During hunting season each guy was going to have it for a week. Numerous guys were willing to give me their honest opinion.
These are run of the mill Wisconsin hunters. Older guys who have been doing it their whole lives.
I made it with a little bit of belly, and a nice dropped point out of very hard M2 steel. Something these guys probably aren't used to?
The first guys one week has turned into a month and a half now.

I'd say, unfortunately That's a sign of a good knife..... haha. :/
 
Fixed Blade:
Buck 103 "Skinner"
Western L66 (leather washer handle) or F66. ("Black Beauty" model with fiber and aluminum washer handle)
From the 1940's to the 1980's the Western 66 was "THE" number one "Deer Knife" or "Hunting Knife" in the US. It "owned the woods."
Schrade "Sharp Finger" (includes copies by other makers)
Buck 113
Nessmuk
Kephart
Marbles "Ideal" (Gladstone, MI) or Puma "White Hunter" (Solgine, Germany) if you can find one and have a few "extra hundred" laying around.

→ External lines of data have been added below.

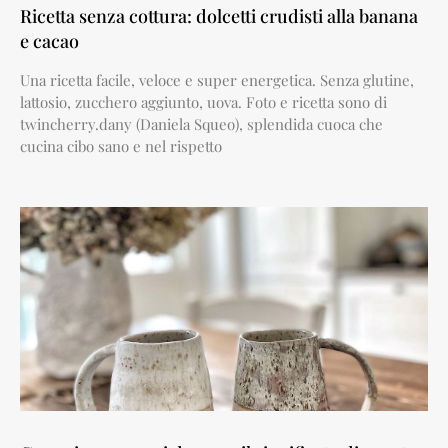
Ricetta senza cottura: dolcetti crudisti alla banana
e cacao
Una ricetta facile, veloce e super energetica. Senza glutine,
lattosio, zucchero aggiunto, uova. Foto e ricetta sono di
twincherry.dany (Daniela Squeo), splendida cuoca che
cucina cibo sano e nel rispetto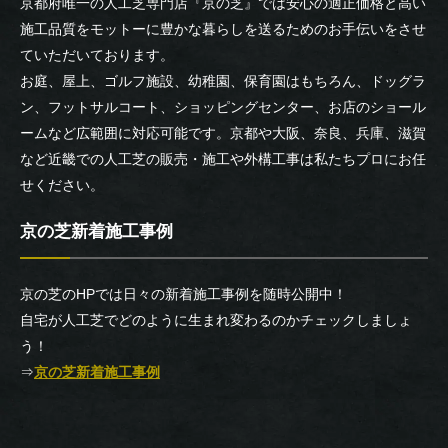
京都府唯一の人工芝専門店『京の芝』では安心の適正価格と高い
施工品質をモットーに豊かな暮らしを送るためのお手伝いをさせ
ていただいております。
お庭、屋上、ゴルフ施設、幼稚園、保育園はもちろん、ドッグラ
ン、フットサルコート、ショッピングセンター、お店のショール
ームなど広範囲に対応可能です。京都や大阪、奈良、兵庫、滋賀
など近畿での人工芝の販売・施工や外構工事は私たちプロにお任
せください。
京の芝新着施工事例
京の芝のHPでは日々の新着施工事例を随時公開中！
自宅が人工芝でどのように生まれ変わるのかチェックしましょ
う！
⇒
京の芝新着施工事例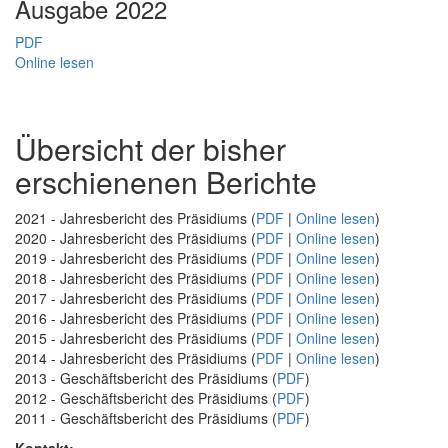
Ausgabe 2022
PDF
Online lesen
Übersicht der bisher
erschienenen Berichte
2021 - Jahresbericht des Präsidiums (
PDF
|
Online lesen
)
2020 - Jahresbericht des Präsidiums (
PDF
|
Online lesen
)
2019 - Jahresbericht des Präsidiums (
PDF
|
Online lesen
)
2018 - Jahresbericht des Präsidiums (
PDF
|
Online lesen
)
2017 - Jahresbericht des Präsidiums (
PDF
|
Online lesen
)
2016 - Jahresbericht des Präsidiums (
PDF
|
Online lesen
)
2015 - Jahresbericht des Präsidiums (
PDF
|
Online lesen
)
2014 - Jahresbericht des Präsidiums (
PDF
|
Online lesen
)
2013 - Geschäftsbericht des Präsidiums (
PDF
)
2012 - Geschäftsbericht des Präsidiums (
PDF
)
2011 - Geschäftsbericht des Präsidiums (
PDF
)
Kontakt: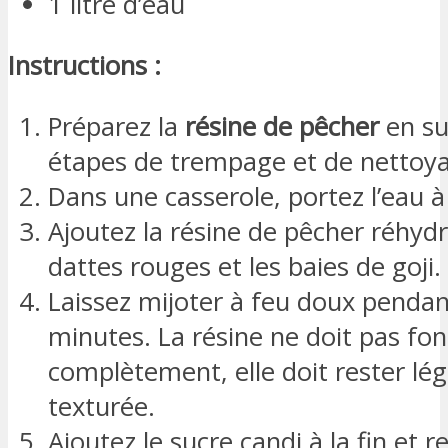
1 litre d’eau
Instructions :
Préparez la
résine de pêcher
en su
étapes de trempage et de nettoya
Dans une casserole, portez l’eau à 
Ajoutez la résine de pêcher réhydr
dattes rouges et les baies de goji.
Laissez mijoter à feu doux pendan
minutes. La résine ne doit pas fo
complètement, elle doit rester l
texturée.
Ajoutez le sucre candi à la fin et 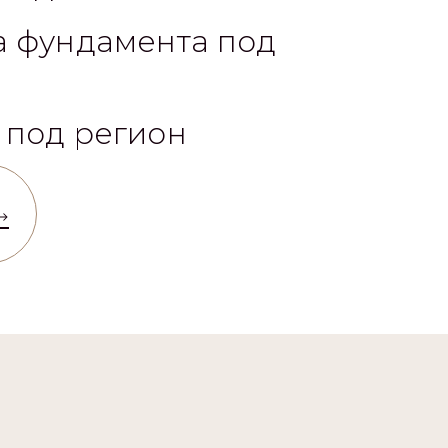
а фундамента под
 под регион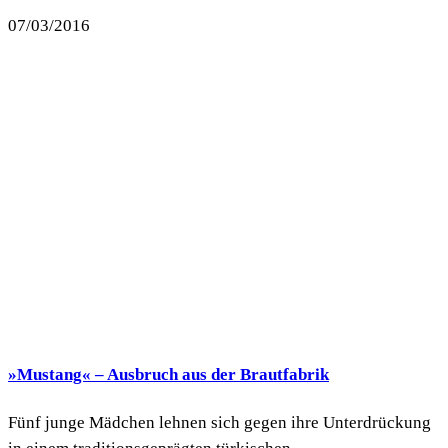
07/03/2016
»Mustang« – Ausbruch aus der Brautfabrik
Fünf junge Mädchen lehnen sich gegen ihre Unterdrückung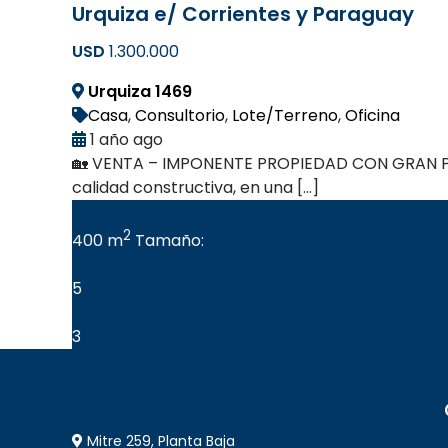
Urquiza e/ Corrientes y Paraguay
USD
1.300.000
Urquiza 1469
Casa
,
Consultorio
,
Lote/Terreno
,
Oficina
1 año ago
🏡 VENTA – IMPONENTE PROPIEDAD CON GRAN POTE
calidad constructiva, en una […]
2
400 m
Tamaño:
5
3
Mitre 259, Planta Baja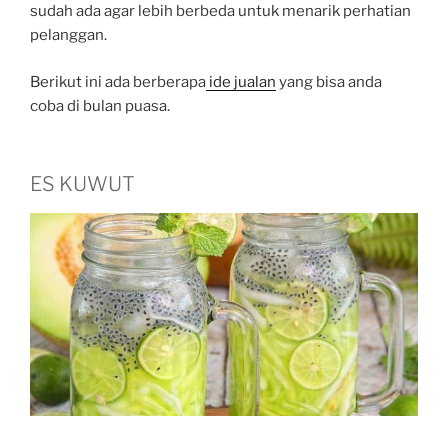
sudah ada agar lebih berbeda untuk menarik perhatian
pelanggan.
Berikut ini ada berberapa
ide jualan
yang bisa anda
coba di bulan puasa.
ES KUWUT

Mora of Choice. (I like the Number 1 or 2 with red wood handle. If you want a finger guard, the 511 with wood handle, or one of the "modern" versions, such as the "Companion" with rubber handle.
Cold Steel Finn Bear or Pendelton Light, with FRN handle
A 3 to 5 inch blade is more than sufficient, and more nimble/easier to use than a longer blade.

Folding:
Buck 110/112/Old Timer 6OT/7OT/ Puma Lockback. Buck currently offers a drop point blade in the custom shop, for the 110 and 112.

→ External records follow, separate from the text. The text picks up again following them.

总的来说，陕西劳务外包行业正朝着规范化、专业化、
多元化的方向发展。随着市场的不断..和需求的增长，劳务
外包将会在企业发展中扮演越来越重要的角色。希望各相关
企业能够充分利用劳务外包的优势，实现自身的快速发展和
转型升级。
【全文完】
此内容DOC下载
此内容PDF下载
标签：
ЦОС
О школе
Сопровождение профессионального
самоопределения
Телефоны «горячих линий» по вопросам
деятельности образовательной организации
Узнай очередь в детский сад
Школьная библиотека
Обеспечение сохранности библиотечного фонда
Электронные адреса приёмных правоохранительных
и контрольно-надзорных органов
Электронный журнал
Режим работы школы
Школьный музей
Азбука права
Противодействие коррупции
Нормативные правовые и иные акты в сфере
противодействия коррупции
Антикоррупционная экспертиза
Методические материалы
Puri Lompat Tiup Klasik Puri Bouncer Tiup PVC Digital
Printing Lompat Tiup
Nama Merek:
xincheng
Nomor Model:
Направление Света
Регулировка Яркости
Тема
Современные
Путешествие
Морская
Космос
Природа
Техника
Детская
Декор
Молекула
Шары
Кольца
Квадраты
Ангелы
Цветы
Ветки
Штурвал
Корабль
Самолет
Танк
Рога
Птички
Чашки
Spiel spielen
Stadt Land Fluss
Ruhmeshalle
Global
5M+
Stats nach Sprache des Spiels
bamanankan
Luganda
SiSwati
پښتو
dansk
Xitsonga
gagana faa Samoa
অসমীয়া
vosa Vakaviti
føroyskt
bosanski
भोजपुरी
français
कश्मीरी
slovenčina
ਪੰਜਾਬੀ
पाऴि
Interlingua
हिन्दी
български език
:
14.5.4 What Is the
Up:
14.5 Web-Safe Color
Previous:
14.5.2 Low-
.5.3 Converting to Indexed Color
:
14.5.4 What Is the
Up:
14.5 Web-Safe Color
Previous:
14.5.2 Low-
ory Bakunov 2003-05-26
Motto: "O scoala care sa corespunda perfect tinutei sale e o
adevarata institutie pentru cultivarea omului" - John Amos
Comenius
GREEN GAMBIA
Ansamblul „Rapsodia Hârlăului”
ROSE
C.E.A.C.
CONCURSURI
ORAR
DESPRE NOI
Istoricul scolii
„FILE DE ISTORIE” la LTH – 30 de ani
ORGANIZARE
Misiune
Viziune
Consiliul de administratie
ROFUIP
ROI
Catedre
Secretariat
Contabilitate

One Blade clip point Clasp Knife. (can be a slip joint or old style/type liner lock)
Two blade (clip point and drop point, both 4 inch) Folding Hunter.
Moose pattern (Clip point and either a spear point or a Spey blade. The spear point and especially the Spey, are less likely to cut what you don't want to cut when unzipping the belly.)
Plastic Handle Opinel N°8 or N°9.
Cold Steel KUDU (ring lock) or KUDU LITE (slip joint)

A Trapper, Muskrat, or other slipjoint hunting knife, or "even" a stockman, canoe, Barlow (regular, grand daddy, or daddy size) or large Sunfish are also viable options for peeling and gutting a deer (or other game) and getting it to fit in the pan/on the grill and in the freezer.